Sofia, January 14, 2014/ Independent Balkan News Agency
By Clive Leviev-Sawyer of the Sofia Globe
The Bulgarian government’s security council has decided that there should be urgent legislative changes related to the fight against terrorism, with the Interior Ministry to take the lead in coming up with the changes.
The January 14 decision follows media reports that Bulgaria was coming under considerable diplomatic pressure to rewrite its anti-terrorism laws, with changes envisaged enabling the country to block the movement of radical militant Muslims who hold European passports to the Middle East.
The decision comes a week after the terrorist attacks in Paris on the Charlie Hebdo offices and on a kosher supermarket. Seventeen people died in these attacks. Subsequently, it emerged that Bulgaria was holding a man who allegedly was linked to one of the terrorists who attacked the offices of the French satirical magazine.
Briefing reporters on the outcome of the cabinet’s security council meeting, Defence Minister Nikolai Nenchev did not specify precisely which laws would change.
He said that there was a debate among ministries about whether to change only the Penal Code or whether to revise other laws too.
It also emerged after the January 14 cabinet meeting that Bulgaria intended going ahead with a new 131km fence along the country’s border with Turkey.
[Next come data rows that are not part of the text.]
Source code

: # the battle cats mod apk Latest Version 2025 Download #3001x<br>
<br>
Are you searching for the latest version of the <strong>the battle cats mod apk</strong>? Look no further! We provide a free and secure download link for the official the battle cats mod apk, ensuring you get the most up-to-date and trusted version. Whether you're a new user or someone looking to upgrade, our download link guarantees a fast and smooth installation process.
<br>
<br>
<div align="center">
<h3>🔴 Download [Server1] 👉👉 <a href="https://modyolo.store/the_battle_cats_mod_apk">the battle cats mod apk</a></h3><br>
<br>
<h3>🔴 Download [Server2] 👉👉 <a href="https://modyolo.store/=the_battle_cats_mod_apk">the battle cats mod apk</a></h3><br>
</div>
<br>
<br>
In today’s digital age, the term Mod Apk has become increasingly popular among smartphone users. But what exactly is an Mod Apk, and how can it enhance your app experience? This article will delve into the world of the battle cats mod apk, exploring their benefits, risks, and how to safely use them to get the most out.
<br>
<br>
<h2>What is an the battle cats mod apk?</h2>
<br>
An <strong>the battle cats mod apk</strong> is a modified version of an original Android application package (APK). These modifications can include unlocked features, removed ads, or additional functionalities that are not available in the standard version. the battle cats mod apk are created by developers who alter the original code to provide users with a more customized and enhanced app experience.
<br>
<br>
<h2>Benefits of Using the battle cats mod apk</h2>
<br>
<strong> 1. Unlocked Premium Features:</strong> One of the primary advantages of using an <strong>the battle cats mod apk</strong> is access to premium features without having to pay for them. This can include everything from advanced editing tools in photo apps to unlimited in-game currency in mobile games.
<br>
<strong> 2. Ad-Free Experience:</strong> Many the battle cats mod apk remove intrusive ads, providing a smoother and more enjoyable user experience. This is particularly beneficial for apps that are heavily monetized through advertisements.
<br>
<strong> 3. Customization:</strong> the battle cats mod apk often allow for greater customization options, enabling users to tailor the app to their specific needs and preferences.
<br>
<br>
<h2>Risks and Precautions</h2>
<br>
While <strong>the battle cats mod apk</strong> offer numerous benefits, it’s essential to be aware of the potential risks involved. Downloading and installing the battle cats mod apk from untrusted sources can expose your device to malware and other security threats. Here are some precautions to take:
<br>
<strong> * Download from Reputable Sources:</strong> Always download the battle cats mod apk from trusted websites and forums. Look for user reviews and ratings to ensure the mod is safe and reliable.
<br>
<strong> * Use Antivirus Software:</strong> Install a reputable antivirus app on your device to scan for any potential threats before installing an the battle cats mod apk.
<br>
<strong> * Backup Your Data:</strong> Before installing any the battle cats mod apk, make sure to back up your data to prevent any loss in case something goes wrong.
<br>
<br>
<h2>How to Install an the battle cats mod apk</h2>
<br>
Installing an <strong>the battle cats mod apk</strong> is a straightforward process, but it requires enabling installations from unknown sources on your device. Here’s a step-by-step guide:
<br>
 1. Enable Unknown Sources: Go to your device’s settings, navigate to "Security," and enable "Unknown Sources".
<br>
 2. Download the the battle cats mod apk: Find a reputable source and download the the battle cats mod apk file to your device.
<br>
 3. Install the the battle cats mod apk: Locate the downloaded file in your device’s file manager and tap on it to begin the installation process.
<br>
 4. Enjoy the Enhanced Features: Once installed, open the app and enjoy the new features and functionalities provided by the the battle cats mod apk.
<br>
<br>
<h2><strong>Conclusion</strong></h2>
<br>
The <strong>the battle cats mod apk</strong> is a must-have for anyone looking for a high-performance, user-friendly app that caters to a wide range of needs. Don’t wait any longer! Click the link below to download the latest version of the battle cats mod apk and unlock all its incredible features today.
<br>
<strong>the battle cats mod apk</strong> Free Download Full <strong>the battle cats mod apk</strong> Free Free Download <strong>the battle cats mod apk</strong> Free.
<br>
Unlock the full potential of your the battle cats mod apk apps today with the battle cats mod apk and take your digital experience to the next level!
The fence will be built by the regional development ministry, and the intention is to make it more effect than the controversial 30km fence at the Turkish border, completed in 2014 and criticised in some quarters as largely ineffective.
Defence Minister Nenchev and Interior Minister Vesselin Vuchkov have been given the task of preparing amendments to the Interior Ministry and Defence acts to allow a role to the Bulgarian army in guarding the land border.
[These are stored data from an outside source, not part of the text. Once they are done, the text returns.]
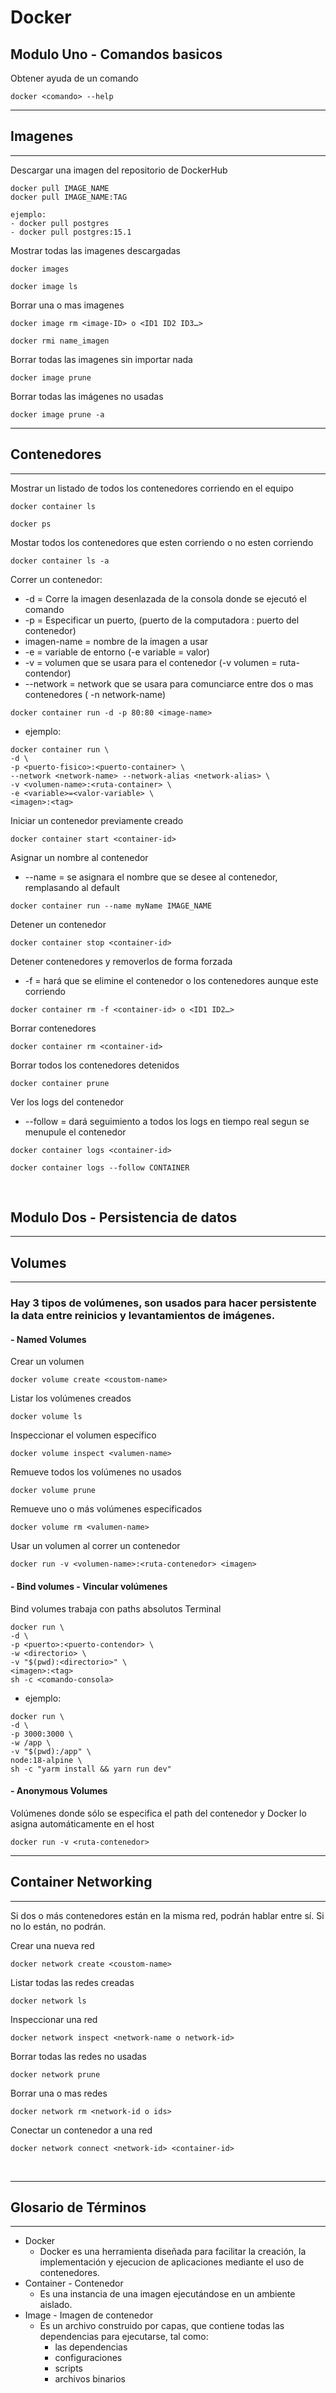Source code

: # Docker

## Modulo Uno - Comandos basicos

Obtener ayuda de un comando

```
docker <comando> --help
```

---

## Imagenes

---

Descargar una imagen del repositorio de DockerHub

```
docker pull IMAGE_NAME
docker pull IMAGE_NAME:TAG

ejemplo:
- docker pull postgres
- docker pull postgres:15.1
```

Mostrar todas las imagenes descargadas

```
docker images

docker image ls
```

Borrar una o mas imagenes

```
docker image rm <image-ID> o <ID1 ID2 ID3…>

docker rmi name_imagen
```

Borrar todas las imagenes sin importar nada

```
docker image prune
```

Borrar todas las imágenes no usadas

```
docker image prune -a
```

---

## Contenedores

---

Mostrar un listado de todos los contenedores corriendo en el equipo

```
docker container ls

docker ps
```

Mostar todos los contenedores que esten corriendo o no esten corriendo

```
docker container ls -a
```

Correr un contenedor:

-   \-d = Corre la imagen desenlazada de la consola donde se ejecutó el comando
-   \-p = Especificar un puerto, (puerto de la computadora : puerto del contenedor)
-   imagen-name = nombre de la imagen a usar
-   \-e = variable de entorno (-e variable = valor)
-   \-v = volumen que se usara para el contenedor (-v volumen = ruta-contendor)
-   \--network = network que se usara para comunciarce entre dos o mas contenedores ( -n network-name)

```
docker container run -d -p 80:80 <image-name>
```

-   ejemplo:

```
docker container run \
-d \
-p <puerto-fisico>:<puerto-container> \
--network <network-name> --network-alias <network-alias> \
-v <volumen-name>:<ruta-container> \
-e <variable>=<valor-variable> \
<imagen>:<tag>
```

Iniciar un contenedor previamente creado

```
docker container start <container-id>
```

Asignar un nombre al contenedor

-   \--name = se asignara el nombre que se desee al contenedor, remplasando al default

```
docker container run --name myName IMAGE_NAME
```

Detener un contenedor

```
docker container stop <container-id>
```

Detener contenedores y removerlos de forma forzada

-   \-f = hará que se elimine el contenedor o los contenedores aunque este corriendo

```
docker container rm -f <container-id> o <ID1 ID2…>
```

Borrar contenedores

```
docker container rm <container-id>
```

Borrar todos los contenedores detenidos

```
docker container prune
```

Ver los logs del contenedor

-   \--follow = dará seguimiento a todos los logs en tiempo real segun se menupule el contenedor

```
docker container logs <container-id>

docker container logs --follow CONTAINER
```

<br>

## Modulo Dos - Persistencia de datos

---

## Volumes

---

### Hay 3 tipos de volúmenes, son usados para hacer persistente la data entre reinicios y levantamientos de imágenes.

#### - Named Volumes

Crear un volumen

```
docker volume create <coustom-name>
```

Listar los volúmenes creados

```
docker volume ls
```

Inspeccionar el volumen específico

```
docker volume inspect <valumen-name>
```

Remueve todos los volúmenes no usados

```
docker volume prune
```

Remueve uno o más volúmenes especificados

```
docker volume rm <valumen-name>
```

Usar un volumen al correr un contenedor

```
docker run -v <volumen-name>:<ruta-contenedor> <imagen>
```

#### - Bind volumes - Vincular volúmenes

Bind volumes trabaja con paths absolutos Terminal

```
docker run \
-d \
-p <puerto>:<puerto-contendor> \
-w <directorio> \
-v "$(pwd):<directorio>" \
<imagen>:<tag>
sh -c <comando-consola>
```

-   ejemplo:

```
docker run \
-d \
-p 3000:3000 \
-w /app \
-v "$(pwd):/app" \
node:18-alpine \
sh -c "yarm install && yarn run dev"
```

#### - Anonymous Volumes

Volúmenes donde sólo se especifica el path del contenedor y Docker lo asigna automáticamente en el host

```
docker run -v <ruta-contenedor>
```

---

## Container Networking

---

Si dos o más contenedores están en la misma red, podrán hablar entre sí. Si no lo están, no podrán.

Crear una nueva red

```
docker network create <coustom-name>
```

Listar todas las redes creadas

```
docker network ls
```

Inspeccionar una red

```
docker network inspect <network-name o network-id>
```

Borrar todas las redes no usadas

```
docker network prune
```

Borrar una o mas redes

```
docker network rm <network-id o ids>
```

Conectar un contenedor a una red

```
docker network connect <network-id> <container-id>
```

<br>

---

## Glosario de Términos

---

-   Docker
    -   Docker es una herramienta diseñada para facilitar la creación, la implementación y ejecucion de aplicaciones mediante el uso de contenedores.
-   Container - Contenedor
    -   Es una instancia de una imagen ejecutándose en un ambiente aislado.
-   Image - Imagen de contenedor
    -   Es un archivo construido por capas, que contiene todas las dependencias para ejecutarse, tal como:
        -   las dependencias
        -   configuraciones
        -   scripts
        -   archivos binarios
This has been a vexed issue in recent weeks, with various state and government officials arguing publicly about whether the army should be deployed at the border with Turkey. Among critics of the idea has been President Rossen Plevneliev, who said that deploying military personnel at a border with an allied country could cause a diplomatic scandal.
First indications are that the envisaged amendments would be intended to provide for “effective interaction” between the defence and interior ministries in border protection and to make it possible for the Defence Ministry to give logistical support to the Interior Ministry for security and surveillance of the country’s borders.
The deadline for the two ministries to present the draft legislative amendments is January 23.